Render the lines in the records, starting at the one containing "Earlier this year" and ending at the one containing "killing us, the", as a JSON list of strings with one string per line and no blank lines.
-- Opening Marker --
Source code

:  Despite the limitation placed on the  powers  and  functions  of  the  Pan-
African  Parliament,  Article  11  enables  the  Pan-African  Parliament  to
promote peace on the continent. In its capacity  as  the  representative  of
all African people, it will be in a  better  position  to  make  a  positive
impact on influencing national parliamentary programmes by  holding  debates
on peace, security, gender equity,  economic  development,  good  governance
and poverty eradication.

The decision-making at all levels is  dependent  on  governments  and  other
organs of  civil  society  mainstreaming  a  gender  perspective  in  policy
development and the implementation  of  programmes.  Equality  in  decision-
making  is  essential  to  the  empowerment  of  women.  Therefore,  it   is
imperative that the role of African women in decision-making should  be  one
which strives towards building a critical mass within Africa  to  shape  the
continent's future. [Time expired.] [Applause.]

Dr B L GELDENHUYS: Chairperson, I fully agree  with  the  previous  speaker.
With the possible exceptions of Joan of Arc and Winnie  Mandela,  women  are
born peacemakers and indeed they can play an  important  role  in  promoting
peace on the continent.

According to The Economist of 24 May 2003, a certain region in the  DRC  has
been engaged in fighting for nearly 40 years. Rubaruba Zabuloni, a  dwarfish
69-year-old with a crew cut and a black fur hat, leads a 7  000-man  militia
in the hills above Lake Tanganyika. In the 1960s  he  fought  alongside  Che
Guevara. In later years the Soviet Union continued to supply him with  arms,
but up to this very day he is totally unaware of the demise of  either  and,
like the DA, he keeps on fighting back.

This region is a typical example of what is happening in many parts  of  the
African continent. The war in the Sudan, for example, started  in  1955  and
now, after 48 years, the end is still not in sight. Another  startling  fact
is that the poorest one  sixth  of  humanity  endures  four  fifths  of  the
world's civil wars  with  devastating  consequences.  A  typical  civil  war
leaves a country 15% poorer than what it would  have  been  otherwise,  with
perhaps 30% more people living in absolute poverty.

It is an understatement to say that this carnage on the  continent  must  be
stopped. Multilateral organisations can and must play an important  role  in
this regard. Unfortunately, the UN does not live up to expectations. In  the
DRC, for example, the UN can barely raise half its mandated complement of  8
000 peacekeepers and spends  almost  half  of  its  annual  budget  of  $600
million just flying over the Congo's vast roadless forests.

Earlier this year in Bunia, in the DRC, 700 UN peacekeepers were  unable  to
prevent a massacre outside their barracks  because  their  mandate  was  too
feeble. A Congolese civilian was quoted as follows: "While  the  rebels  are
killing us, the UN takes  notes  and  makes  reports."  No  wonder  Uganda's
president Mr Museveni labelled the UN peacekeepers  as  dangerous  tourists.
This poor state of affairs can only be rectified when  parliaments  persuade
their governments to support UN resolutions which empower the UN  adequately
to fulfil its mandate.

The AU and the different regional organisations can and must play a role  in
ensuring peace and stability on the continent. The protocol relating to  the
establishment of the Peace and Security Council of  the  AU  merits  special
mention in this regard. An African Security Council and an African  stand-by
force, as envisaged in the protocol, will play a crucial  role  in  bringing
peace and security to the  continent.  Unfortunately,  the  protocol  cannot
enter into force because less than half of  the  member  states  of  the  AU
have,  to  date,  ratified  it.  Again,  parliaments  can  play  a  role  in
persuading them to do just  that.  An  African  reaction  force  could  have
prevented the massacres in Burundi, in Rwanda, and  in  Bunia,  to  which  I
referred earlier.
-- Closing Marker --
■ **The completed task**:
[
  "Earlier this year in Bunia, in the DRC, 700 UN peacekeepers were  unable  to",
  "prevent a massacre outside their barracks  because  their  mandate  was  too",
  "feeble. A Congolese civilian was quoted as follows: \"While  the  rebels  are",
  "killing us, the UN takes  notes  and  makes  reports.\"  No  wonder  Uganda's"
]